None of these is a far-fetched concept. In fact, we can see some of this movement already.  Unfortunately, most firm leaders are waiting for someone else to show the way forward instead of innovating or adapting on their own.

With each passing day, the need for change becomes more urgent. Baby boomers have substantially moved into de-acumulation, though there are still some stragglers.  Gen X and Gen Y are emerging as the new wealth builders. Right behind them are the digital natives of Gen Z, who are now entering the workforce.

Their frame of reference is so much different from the client base for which the current advice model has been constructed. Those who started investing over the past 10 years have never experienced a down market. Folks of a certain age conduct much of their business on a mobile device. Many are struggling with issues like liability management and are deferring key decisions such as buying a home or starting a family by an average of eight years longer than their parent’s generation.

Most cannot relate to the Vietnam War when the draft was still in force. However, they can relate to changes in Social Security that might affect their retirement date and payments in their old age. They can see the changes in their world that has been wrought by climate change likely caused by previous generations.

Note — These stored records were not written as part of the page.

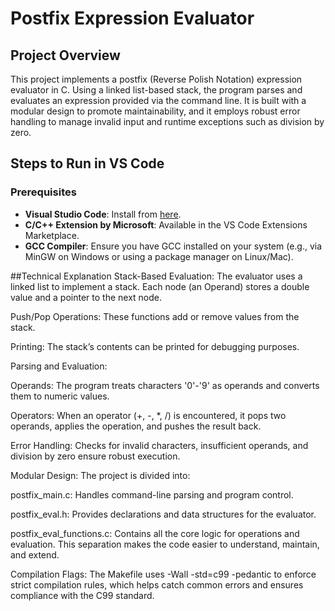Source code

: # Postfix Expression Evaluator

## Project Overview

This project implements a postfix (Reverse Polish Notation) expression evaluator in C. Using a linked list-based stack, the program parses and evaluates an expression provided via the command line. 
It is built with a modular design to promote maintainability, and it employs robust error handling to manage invalid input and runtime exceptions such as division by zero.


## Steps to Run in VS Code

### Prerequisites

- **Visual Studio Code**: Install from [here](https://code.visualstudio.com/).
- **C/C++ Extension by Microsoft**: Available in the VS Code Extensions Marketplace.
- **GCC Compiler**: Ensure you have GCC installed on your system (e.g., via MinGW on Windows or using a package manager on Linux/Mac).

##Technical Explanation
Stack-Based Evaluation:
The evaluator uses a linked list to implement a stack. Each node (an Operand) stores a double value and a pointer to the next node.

Push/Pop Operations: These functions add or remove values from the stack.

Printing: The stack’s contents can be printed for debugging purposes.

Parsing and Evaluation:

Operands: The program treats characters '0'-'9' as operands and converts them to numeric values.

Operators: When an operator (+, -, *, /) is encountered, it pops two operands, applies the operation, and pushes the result back.

Error Handling: Checks for invalid characters, insufficient operands, and division by zero ensure robust execution.

Modular Design:
The project is divided into:

postfix_main.c: Handles command-line parsing and program control.

postfix_eval.h: Provides declarations and data structures for the evaluator.

postfix_eval_functions.c: Contains all the core logic for operations and evaluation. This separation makes the code easier to understand, maintain, and extend.

Compilation Flags:
The Makefile uses -Wall -std=c99 -pedantic to enforce strict compilation rules, which helps catch common errors and ensures compliance with the C99 standard.



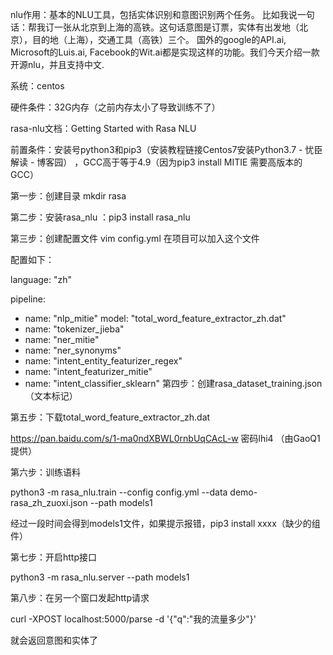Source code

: nlu作用：基本的NLU工具，包括实体识别和意图识别两个任务。
比如我说一句话：帮我订一张从北京到上海的高铁。这句话意图是订票，实体有出发地（北京），目的地（上海），交通工具（高铁）三个。
国外的google的API.ai, Microsoft的Luis.ai, Facebook的Wit.ai都是实现这样的功能。我们今天介绍一款开源nlu，并且支持中文.

系统：centos 

硬件条件：32G内存（之前内存太小了导致训练不了）

rasa-nlu文档：Getting Started with Rasa NLU

前置条件：安装号python3和pip3（安装教程链接Centos7安装Python3.7 - 忧臣解读 - 博客园）  ，GCC高于等于4.9（因为pip3 install MITIE 需要高版本的GCC）

第一步：创建目录 mkdir rasa

第二步：安装rasa_nlu  ：pip3 install rasa_nlu

第三步：创建配置文件  vim config.yml  在项目可以加入这个文件

配置如下：

language: "zh"

pipeline:
- name: "nlp_mitie"
  model: "total_word_feature_extractor_zh.dat"
- name: "tokenizer_jieba"
- name: "ner_mitie"
- name: "ner_synonyms"
- name: "intent_entity_featurizer_regex"
- name: "intent_featurizer_mitie"
- name: "intent_classifier_sklearn"
第四步：创建rasa_dataset_training.json（文本标记）


第五步：下载total_word_feature_extractor_zh.dat

https://pan.baidu.com/s/1-ma0ndXBWL0rnbUqCAcL-w  密码lhi4 （由GaoQ1提供）

第六步：训练语料

python3 -m rasa_nlu.train --config config.yml --data demo-rasa_zh_zuoxi.json --path models1

经过一段时间会得到models1文件，如果提示报错，pip3 install xxxx（缺少的组件）

第七步：开启http接口

python3 -m rasa_nlu.server --path models1

第八步：在另一个窗口发起http请求

curl -XPOST localhost:5000/parse -d '{"q":"我的流量多少"}'

就会返回意图和实体了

They can observe their parents who may not be able to afford their retirement and who are becoming dependent on them.

In the not too distant future, we will be a majority minority country, which means different cultures, different perspectives and different attitudes will influence how companies chose to do business.  How will this affect the people you hire, the clients you serve, the awareness you must glean and the acceptance of alternative ideas that you will hear?

What Will Become of Our Business?

  • As clients will want to pay for value delivered in different stages of their lives, it is conceivable we will see a legitimate alternative approach to asset-based pricing.
  • As asset managers find their margins, and in some cases their relevance, increasingly under pressure, many investment choices may simply disappear; and it is possible the passive instruments will not have an active market to prop up their performance.
  • As custodians and broker-dealers experience lower income for trading and asset values, and as reimbursements from fund companies shrink or disappear, the way in which advisors pay for platform access may also change.
  • As new clients begin to realize that the value of an advisor is to help them navigate financial decisions from financing and refinancing, to managing risk, to planning for retirement and for philanthropy, they will begin to recognize that how they are paying may not be aligned with the value they are receiving. In turn, advisors will begin to realize how they are demonstrating their value, what they are reporting on and how they are communicating will also need to change.

Indeed, what will become of our business? Leaders of the future will need an infinite mindset to think these challenges through.